一匹狼スタンスは男性への「気遣い」

 このとき声をかけてきたのは、自称27歳のスタイリストです。
彼はなかなか賢いナンパマンですね。ブランドショップや貴金属店から出てくるオンナに声をかけるより、「大人のおもちゃ」専門店から出てくるオンナのほうが引っかかりやすいと想定していたのでしょう。
裏を返せば、ナンパされたいなら「大人のおもちゃ」専門店へレッツゴーということになります。もちろんおひとりさまで。女友達を伴って複数名でキャーキャー言いながらでは、男性側は恐ろしくて声がかけられません。
一匹狼スタンスでいることは、お声をかけて頂く私たち女性側がすべき「気遣い」なのです。

 スタイリスト男は、トークもスマートでした。
「何を買っていたのかな、ぐへへ」なんて質問をされたら、さすがにドン引きしますが、筆者が「大人のおもちゃ」専門店から出てきたことに関しては一切触れず、「ヒマ?」とナチュラルな会話に徹したのです。素晴らしい!
2時間後にスタジオとやらに戻らなければならないとのことで、さっそくセックスすることにしました。

 スタイリスト男の残念な顔が見えてきたのはここからです。
すぐ近くにラブホ街があるというのに、「路地裏でしよう!」と言い出してきました。山奥ならまだしも、東京のド真ん中でアオカンなんて、ご勘弁頂きたいものです。いや、山奥でもご遠慮願いたい。
これはあくまでも筆者の個人的意見なのですが、密室じゃないと快感に集中できないんですよね。よって筆者は、アオカンプレイに一切興味が持てないのです。
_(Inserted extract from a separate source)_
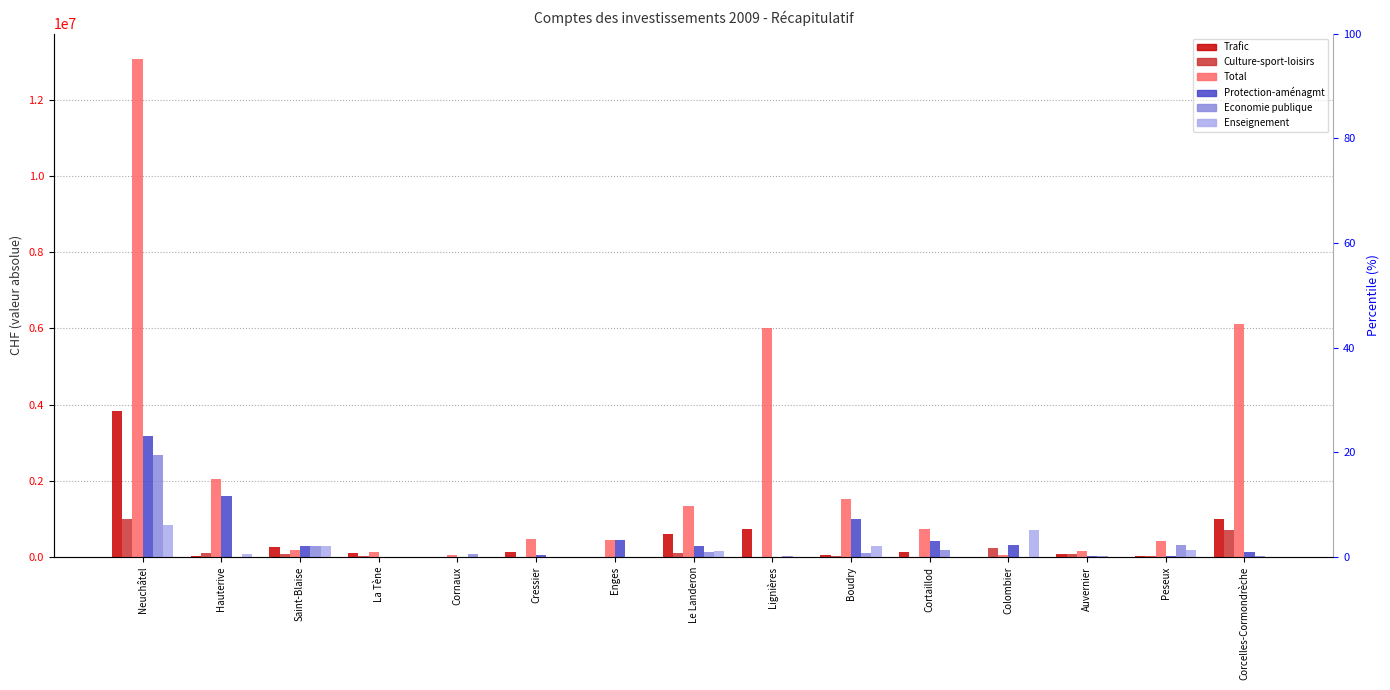

Rank the series by their maximum value, from highest to lowest.

Total, Trafic, Protection-aménagmt, Economie publique, Culture-sport-loisirs, Enseignement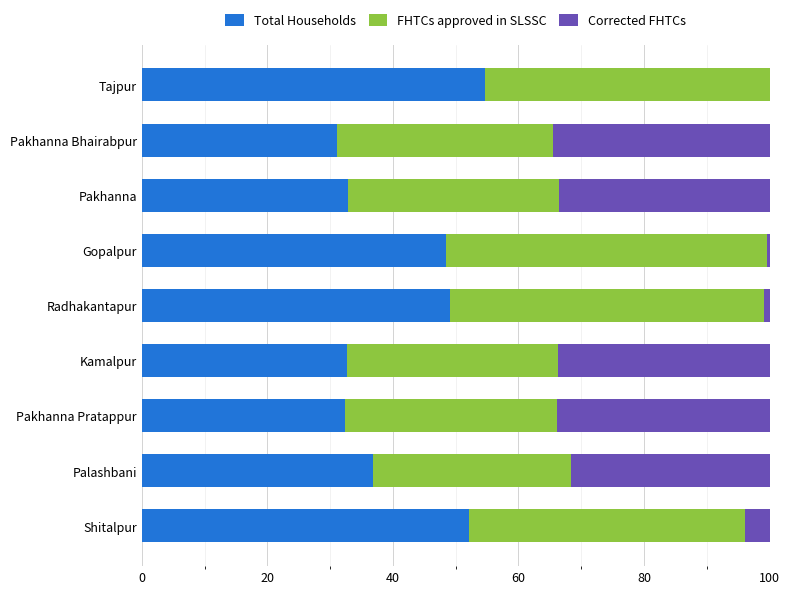

What is the total value across all series at Shitalpur?

100.0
「アオカン断固拒否」の姿勢を貫くと、スタイリスト男は「じゃあレンタルルームに行こう」と方向転換しました。
なんでラブホじゃダメなんだよ!
今でこそ、小綺麗なレンタルルームも存在するでしょうが、5年前はレンタルルームって決して良いイメージの場所ではありませんでした。
こやつ、筆者とのセックスに相当カネをかけたくないんだな……。

 ここで帰っても良かったのでしょうが、「レンタルルームでのセックスって、何かのネタになるかもしれない」とポジティブシンキングに切り替え、とりあえずついていくことにしました。
セックスシーンに限らずですが、不本意な目に遭わされた時は、「ネタになるかもしれない」と、芸人脳に切り替えることをオススメします。後日、飲み会の酒の肴くらいにはなるはずです。筆者も、この場をお借りしてネタとして披露することが叶いました。